**Exercise instructions**
Filter the records below, keeping every line that contains the string "scientific", with case counting.

**Record list**
┌────────
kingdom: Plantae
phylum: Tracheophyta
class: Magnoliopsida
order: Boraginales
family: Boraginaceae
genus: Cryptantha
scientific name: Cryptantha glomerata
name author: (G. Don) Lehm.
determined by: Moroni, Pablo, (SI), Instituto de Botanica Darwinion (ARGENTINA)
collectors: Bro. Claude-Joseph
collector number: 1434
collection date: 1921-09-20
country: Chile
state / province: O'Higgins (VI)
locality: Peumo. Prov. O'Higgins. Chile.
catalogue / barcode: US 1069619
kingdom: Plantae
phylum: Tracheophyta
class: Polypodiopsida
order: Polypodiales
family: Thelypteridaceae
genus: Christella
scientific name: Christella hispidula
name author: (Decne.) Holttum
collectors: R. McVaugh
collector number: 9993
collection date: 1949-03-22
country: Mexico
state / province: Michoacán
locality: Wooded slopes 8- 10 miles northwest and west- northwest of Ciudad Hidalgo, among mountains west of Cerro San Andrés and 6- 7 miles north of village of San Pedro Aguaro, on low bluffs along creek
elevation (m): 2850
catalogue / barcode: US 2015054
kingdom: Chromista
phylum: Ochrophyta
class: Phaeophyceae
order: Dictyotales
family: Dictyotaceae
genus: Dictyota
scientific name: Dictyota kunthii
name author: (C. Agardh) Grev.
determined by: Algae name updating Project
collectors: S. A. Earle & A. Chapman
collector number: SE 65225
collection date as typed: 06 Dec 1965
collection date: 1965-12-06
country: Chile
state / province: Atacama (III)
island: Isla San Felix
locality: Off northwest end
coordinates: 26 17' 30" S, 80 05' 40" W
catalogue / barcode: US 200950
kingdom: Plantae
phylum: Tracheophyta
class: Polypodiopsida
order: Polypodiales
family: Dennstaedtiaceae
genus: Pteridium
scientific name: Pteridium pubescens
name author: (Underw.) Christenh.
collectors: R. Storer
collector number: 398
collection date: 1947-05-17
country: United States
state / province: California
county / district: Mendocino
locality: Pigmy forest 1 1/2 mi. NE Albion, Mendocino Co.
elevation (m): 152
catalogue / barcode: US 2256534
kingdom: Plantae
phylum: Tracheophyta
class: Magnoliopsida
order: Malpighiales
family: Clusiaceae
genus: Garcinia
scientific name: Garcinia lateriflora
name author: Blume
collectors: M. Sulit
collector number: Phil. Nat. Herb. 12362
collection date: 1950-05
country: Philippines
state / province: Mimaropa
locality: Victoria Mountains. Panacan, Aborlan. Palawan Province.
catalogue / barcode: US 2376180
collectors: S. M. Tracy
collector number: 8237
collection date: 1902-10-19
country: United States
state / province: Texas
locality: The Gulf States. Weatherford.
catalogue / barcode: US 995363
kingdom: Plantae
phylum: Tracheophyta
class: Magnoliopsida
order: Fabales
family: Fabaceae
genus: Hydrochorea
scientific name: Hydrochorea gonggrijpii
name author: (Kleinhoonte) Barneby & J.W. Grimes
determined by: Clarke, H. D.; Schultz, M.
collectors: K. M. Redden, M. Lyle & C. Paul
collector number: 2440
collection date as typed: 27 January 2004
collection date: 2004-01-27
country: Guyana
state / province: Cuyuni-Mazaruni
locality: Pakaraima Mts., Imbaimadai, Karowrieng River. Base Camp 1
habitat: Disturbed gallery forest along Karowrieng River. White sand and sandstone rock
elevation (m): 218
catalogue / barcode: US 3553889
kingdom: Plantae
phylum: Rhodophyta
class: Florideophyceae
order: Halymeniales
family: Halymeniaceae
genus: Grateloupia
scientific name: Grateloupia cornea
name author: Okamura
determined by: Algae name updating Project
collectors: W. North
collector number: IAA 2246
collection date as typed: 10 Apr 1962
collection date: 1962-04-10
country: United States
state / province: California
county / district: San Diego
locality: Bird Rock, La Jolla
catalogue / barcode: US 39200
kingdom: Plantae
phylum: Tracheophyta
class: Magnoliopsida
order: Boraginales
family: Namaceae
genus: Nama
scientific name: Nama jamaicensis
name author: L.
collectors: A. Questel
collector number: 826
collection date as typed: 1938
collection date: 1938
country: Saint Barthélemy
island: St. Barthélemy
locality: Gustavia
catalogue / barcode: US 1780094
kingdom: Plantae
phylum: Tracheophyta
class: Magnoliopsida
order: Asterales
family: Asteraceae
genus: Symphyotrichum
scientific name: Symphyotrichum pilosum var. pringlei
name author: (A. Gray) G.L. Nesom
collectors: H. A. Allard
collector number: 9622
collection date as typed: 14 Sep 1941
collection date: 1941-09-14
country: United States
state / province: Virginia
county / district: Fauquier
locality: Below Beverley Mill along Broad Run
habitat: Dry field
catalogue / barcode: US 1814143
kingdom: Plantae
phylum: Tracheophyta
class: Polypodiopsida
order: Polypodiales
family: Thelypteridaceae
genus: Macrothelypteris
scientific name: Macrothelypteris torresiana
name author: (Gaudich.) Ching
└────────
**Solution below**
scientific name: Cryptantha glomerata
scientific name: Christella hispidula
scientific name: Dictyota kunthii
scientific name: Pteridium pubescens
scientific name: Garcinia lateriflora
scientific name: Hydrochorea gonggrijpii
scientific name: Grateloupia cornea
scientific name: Nama jamaicensis
scientific name: Symphyotrichum pilosum var. pringlei
scientific name: Macrothelypteris torresiana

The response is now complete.